Search the data below for "First"; list each line that holds it.

========

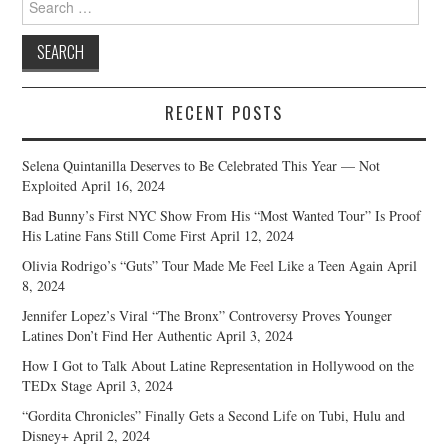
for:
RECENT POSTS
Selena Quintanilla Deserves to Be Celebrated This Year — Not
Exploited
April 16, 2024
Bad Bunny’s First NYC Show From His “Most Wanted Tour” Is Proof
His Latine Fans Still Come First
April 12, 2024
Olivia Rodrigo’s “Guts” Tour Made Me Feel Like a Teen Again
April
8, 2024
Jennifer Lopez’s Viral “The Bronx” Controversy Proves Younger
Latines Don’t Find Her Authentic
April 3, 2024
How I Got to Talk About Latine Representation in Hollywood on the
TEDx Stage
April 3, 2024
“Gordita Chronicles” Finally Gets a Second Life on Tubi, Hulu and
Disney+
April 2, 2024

========

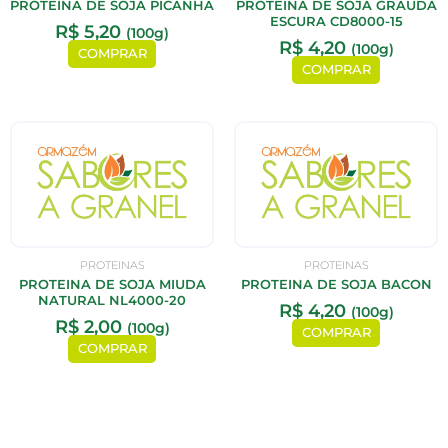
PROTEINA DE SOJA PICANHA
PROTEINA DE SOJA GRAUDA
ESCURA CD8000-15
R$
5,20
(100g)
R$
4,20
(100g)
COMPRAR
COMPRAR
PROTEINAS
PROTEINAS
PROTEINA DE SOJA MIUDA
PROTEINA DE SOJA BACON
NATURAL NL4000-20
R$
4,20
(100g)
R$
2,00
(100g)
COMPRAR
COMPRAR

========

Solution to the problem -
Bad Bunny’s First NYC Show From His “Most Wanted Tour” Is Proof
His Latine Fans Still Come First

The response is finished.